**Questions on the material**
1. In the baseball essay, what line did Steven Tyler sing in place of the usual ending of the anthem at the Indianapolis 500?
2. Using the baseball essay, explain why the writer thinks Tyler may have been a Braves fan as a child.
3. List every city named in the baseball essay.

**Document passage**

##########

BASEBALL AND ZEN'S KIDS
by Ming Zhen Zhakya

A few years ago when Steven Tyler of Aerosmith sang the national anthem at the opening of the Indianapolis 500, he replaced the usual ending with a crowd pleasing "And the home of the Indianapolis Five Hundred!" When he sang the anthem for the opening game of the 2004 World Series I listened closely to hear what he'd sing this time; and maybe it was just my imagination, but I swear he sang, "And the home of the Braves."

Tyler is from Boston so it's entirely possible that as a child he was a Braves' fan. That's Boston Braves.... not Milwaukee Braves and not Atlanta Braves. I've got nothing against Milwaukee or Atlanta or Los Angeles, either. But when I hear Dodgers I think Brooklyn, too.

##########

**Records supplied**
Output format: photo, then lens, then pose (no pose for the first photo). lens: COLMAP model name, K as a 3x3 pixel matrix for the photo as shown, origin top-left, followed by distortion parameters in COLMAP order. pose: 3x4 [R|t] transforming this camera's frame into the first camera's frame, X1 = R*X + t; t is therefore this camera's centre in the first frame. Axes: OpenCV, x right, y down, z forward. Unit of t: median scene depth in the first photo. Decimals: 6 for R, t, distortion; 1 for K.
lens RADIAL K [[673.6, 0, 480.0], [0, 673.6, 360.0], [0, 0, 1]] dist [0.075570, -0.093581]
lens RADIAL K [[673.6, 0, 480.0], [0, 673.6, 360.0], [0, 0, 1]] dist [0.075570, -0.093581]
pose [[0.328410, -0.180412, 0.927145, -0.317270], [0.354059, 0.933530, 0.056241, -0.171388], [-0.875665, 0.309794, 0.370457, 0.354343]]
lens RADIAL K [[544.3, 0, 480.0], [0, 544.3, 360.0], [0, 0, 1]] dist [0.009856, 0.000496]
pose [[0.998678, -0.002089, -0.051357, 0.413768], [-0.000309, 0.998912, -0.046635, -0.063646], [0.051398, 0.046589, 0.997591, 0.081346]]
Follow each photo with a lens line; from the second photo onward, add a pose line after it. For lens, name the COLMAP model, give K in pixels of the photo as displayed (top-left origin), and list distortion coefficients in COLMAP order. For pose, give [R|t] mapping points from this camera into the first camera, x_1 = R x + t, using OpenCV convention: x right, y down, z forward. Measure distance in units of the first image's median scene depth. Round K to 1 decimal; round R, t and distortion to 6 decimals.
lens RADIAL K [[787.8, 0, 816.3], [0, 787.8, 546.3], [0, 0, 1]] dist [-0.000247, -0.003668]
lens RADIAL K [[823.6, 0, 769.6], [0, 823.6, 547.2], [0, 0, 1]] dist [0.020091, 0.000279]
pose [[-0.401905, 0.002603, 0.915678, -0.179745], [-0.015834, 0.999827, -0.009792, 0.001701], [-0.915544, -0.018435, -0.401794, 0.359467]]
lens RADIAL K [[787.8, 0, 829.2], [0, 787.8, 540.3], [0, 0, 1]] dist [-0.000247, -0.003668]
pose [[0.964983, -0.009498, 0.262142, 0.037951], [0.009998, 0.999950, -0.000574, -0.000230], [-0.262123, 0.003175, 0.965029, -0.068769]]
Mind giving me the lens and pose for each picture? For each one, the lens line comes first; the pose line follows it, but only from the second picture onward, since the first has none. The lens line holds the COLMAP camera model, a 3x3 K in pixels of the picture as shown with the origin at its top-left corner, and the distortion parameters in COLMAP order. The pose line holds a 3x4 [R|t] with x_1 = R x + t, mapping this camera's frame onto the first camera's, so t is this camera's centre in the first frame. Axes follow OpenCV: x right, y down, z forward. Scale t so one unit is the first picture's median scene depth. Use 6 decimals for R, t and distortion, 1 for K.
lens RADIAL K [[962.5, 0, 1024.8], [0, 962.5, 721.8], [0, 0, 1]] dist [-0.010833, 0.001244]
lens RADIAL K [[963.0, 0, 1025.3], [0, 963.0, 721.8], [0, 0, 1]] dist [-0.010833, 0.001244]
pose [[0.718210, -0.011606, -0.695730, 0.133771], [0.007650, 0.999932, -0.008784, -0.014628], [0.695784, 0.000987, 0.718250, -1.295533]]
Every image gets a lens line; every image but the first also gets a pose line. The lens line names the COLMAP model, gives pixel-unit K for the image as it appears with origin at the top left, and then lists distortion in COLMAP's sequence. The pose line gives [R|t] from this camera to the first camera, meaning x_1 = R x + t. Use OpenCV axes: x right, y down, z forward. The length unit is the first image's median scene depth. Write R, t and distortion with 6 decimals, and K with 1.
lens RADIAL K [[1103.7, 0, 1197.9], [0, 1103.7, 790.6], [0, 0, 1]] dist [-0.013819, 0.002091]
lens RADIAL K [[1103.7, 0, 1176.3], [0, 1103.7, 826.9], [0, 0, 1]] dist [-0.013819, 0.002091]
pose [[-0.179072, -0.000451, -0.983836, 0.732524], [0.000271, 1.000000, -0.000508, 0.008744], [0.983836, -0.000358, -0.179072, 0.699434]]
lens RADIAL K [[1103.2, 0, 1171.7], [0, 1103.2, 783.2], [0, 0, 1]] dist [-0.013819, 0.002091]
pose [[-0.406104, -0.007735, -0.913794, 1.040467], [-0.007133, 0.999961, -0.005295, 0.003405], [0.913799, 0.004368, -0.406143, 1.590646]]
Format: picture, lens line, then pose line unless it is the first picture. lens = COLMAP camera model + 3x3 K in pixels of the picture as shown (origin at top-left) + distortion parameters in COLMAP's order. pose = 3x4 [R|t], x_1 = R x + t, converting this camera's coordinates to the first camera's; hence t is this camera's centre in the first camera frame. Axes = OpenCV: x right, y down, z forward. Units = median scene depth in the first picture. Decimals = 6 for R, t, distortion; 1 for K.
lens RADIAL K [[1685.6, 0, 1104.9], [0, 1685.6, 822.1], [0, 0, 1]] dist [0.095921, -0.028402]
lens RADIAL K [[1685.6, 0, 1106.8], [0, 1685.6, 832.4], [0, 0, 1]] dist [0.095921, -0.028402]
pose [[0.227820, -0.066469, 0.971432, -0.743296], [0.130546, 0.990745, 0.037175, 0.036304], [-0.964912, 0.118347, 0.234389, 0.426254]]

##########

**Problem solutions**
1. "And the home of the Indianapolis Five Hundred!"

2. Tyler is from Boston, so he could have followed the Boston Braves as a child. The writer stresses that this means the Boston Braves, not the Milwaukee or Atlanta Braves.

3. Indianapolis, Boston, Milwaukee, Atlanta, Los Angeles, Brooklyn